-- 抜粋文 --
その相棒役の「ジョエル」にヴァグネル・モウラ。
Netflixのナルコスで実在した麻薬王のパブロ・エスコバルを演じ話題にもなった。
そして「リー・スミス」と「ジョエル」と共に行動する「ジェシー」にケイリー・スピーニーが抜擢。
日本では「シビル・ウォー」の前に公開された「エイリアン・ロムルス」の主役になっていたりと勢いのある俳優。
またベテラン記者の「サミー」にスティーヴン・ヘンダーソン。
「ボーはおそれている」や「DUNE/砂の惑星」といった話題作にも出演している。

-- データ抜粋 --

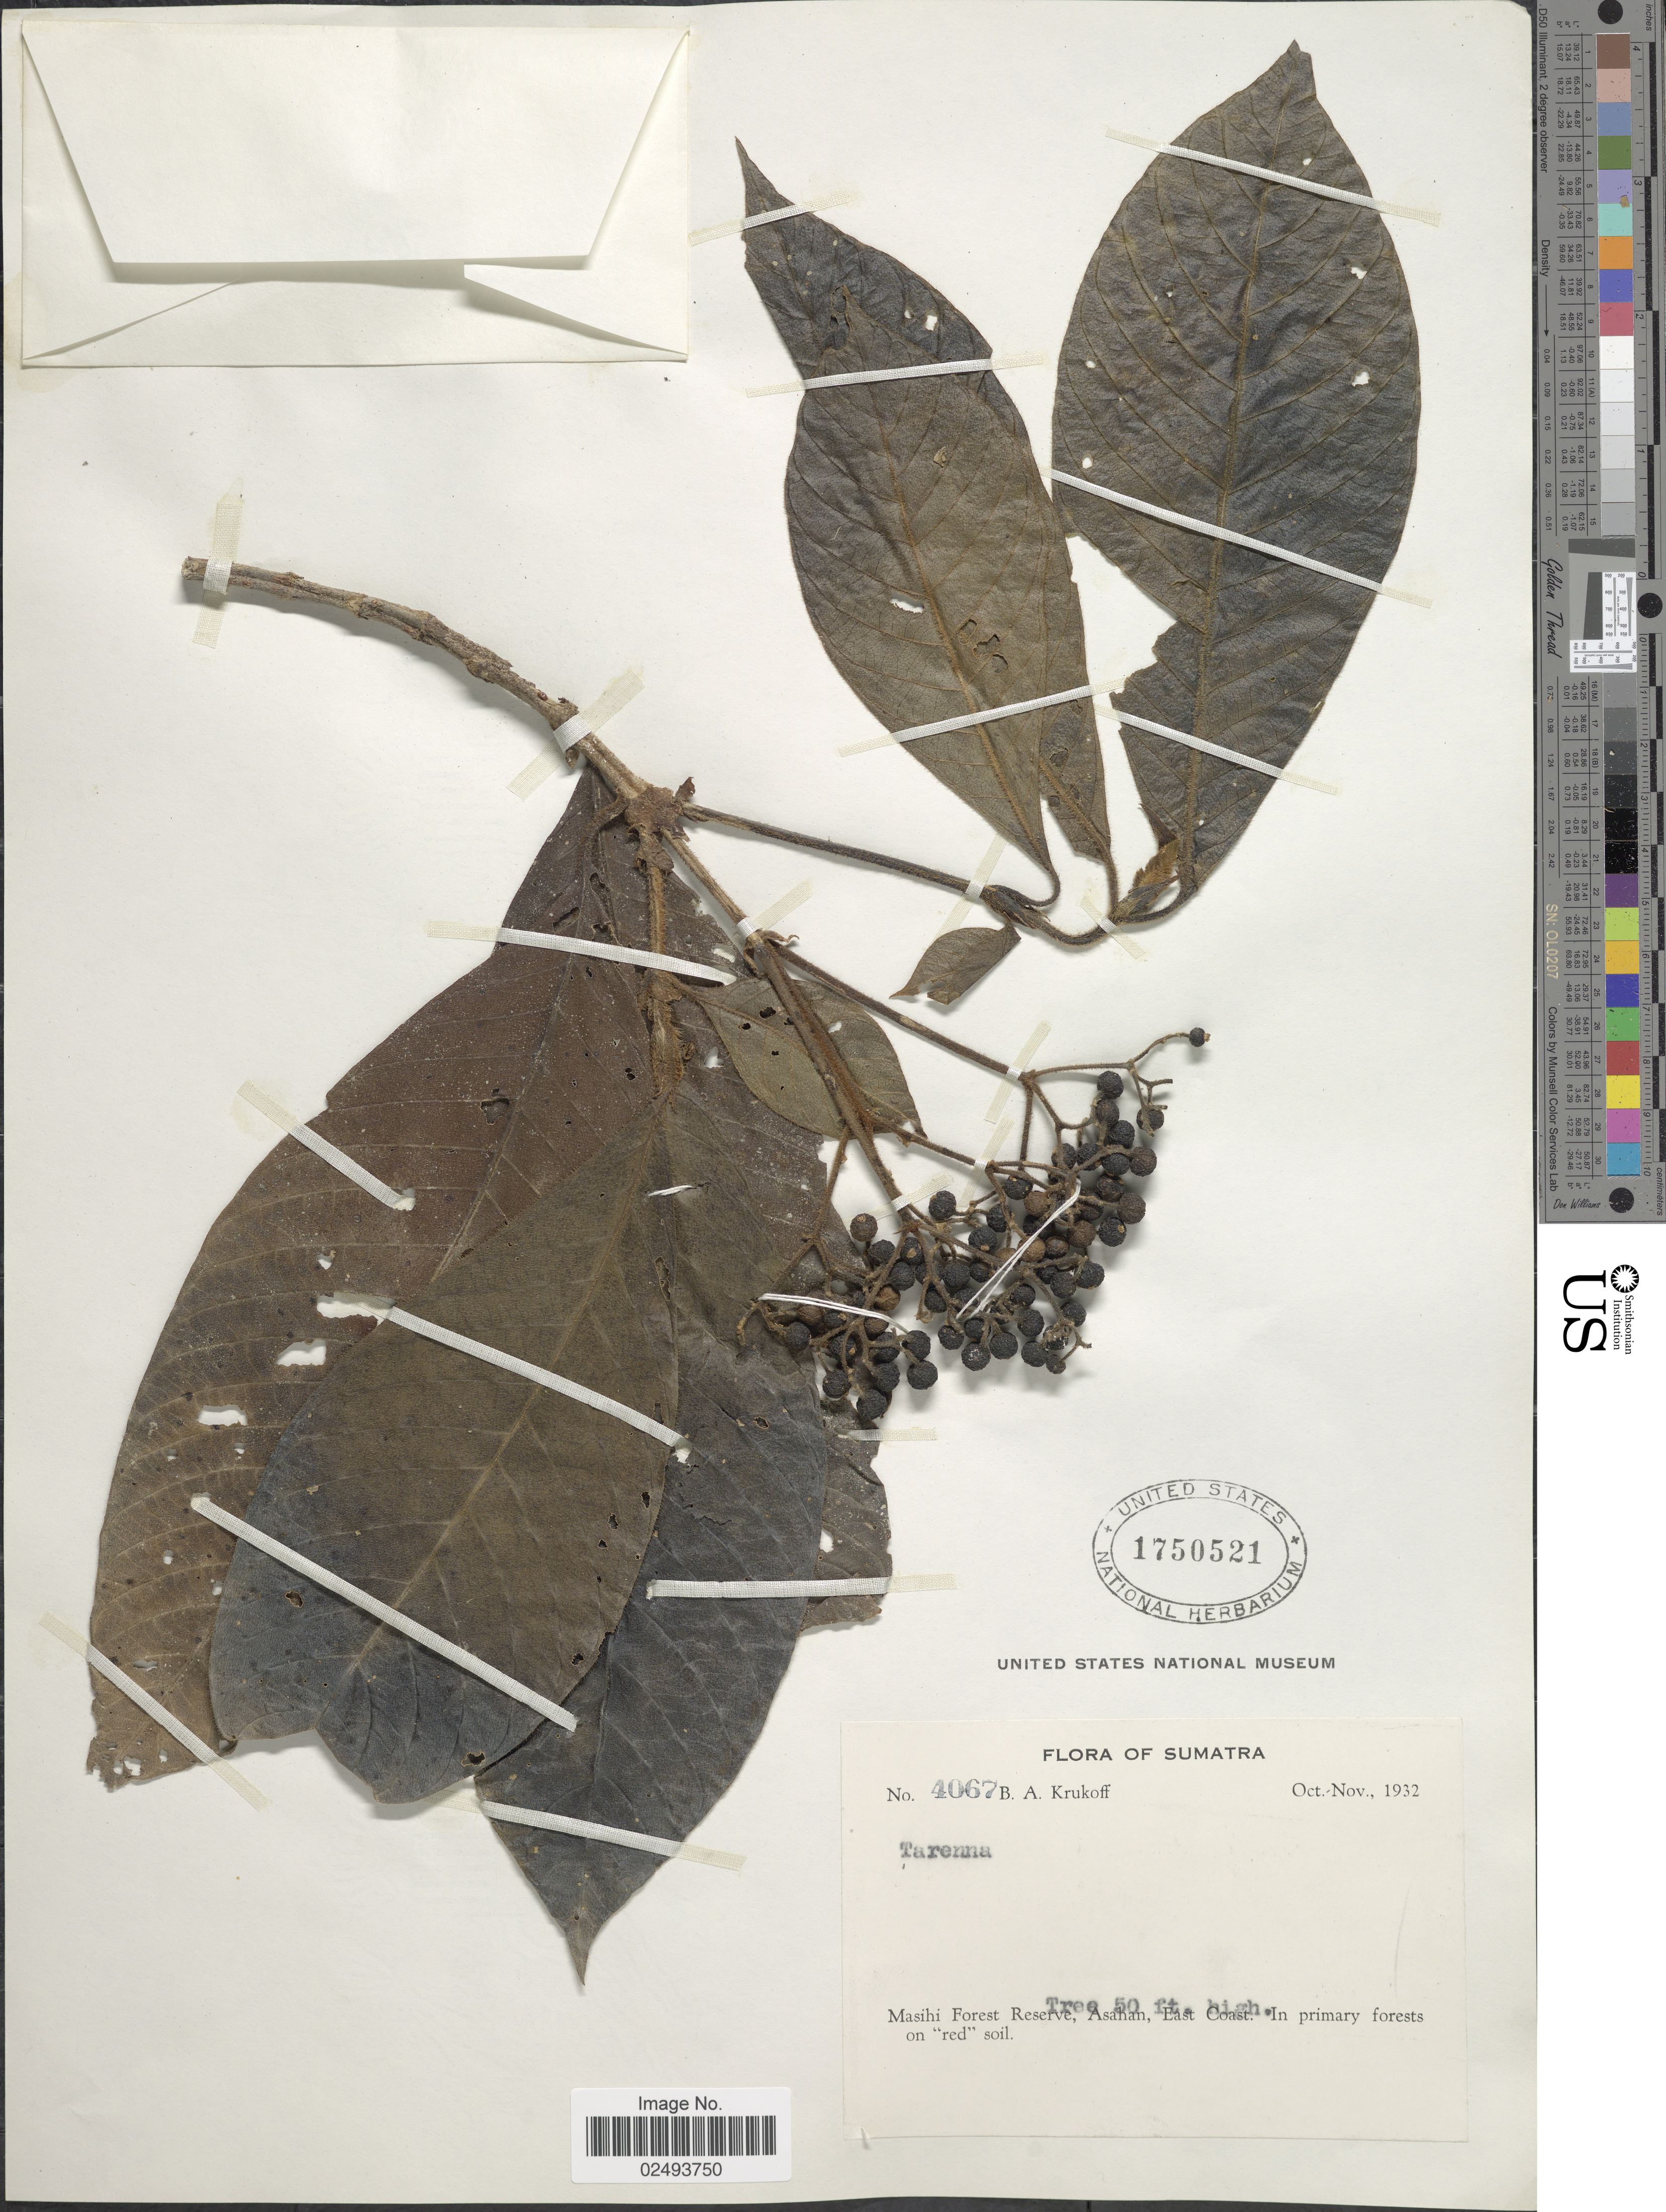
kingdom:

-- 挑戦課題 1 --
抜粋文で、ベテラン記者の「サミー」を演じる俳優は誰ですか。
-- 挑戦課題 2 --
抜粋文の「その相棒役の「ジョエル」にヴァグネル・モウラ。」で始まり「っていたりと勢いのある俳優。」まで続く部分を、一字一句変えずに引用してください。

-- 課題の結果 1 --
スティーヴン・ヘンダーソンです。

-- 課題の結果 2 --
その相棒役の「ジョエル」にヴァグネル・モウラ。
Netflixのナルコスで実在した麻薬王のパブロ・エスコバルを演じ話題にもなった。
そして「リー・スミス」と「ジョエル」と共に行動する「ジェシー」にケイリー・スピーニーが抜擢。
日本では「シビル・ウォー」の前に公開された「エイリアン・ロムルス」の主役になっていたりと勢いのある俳優。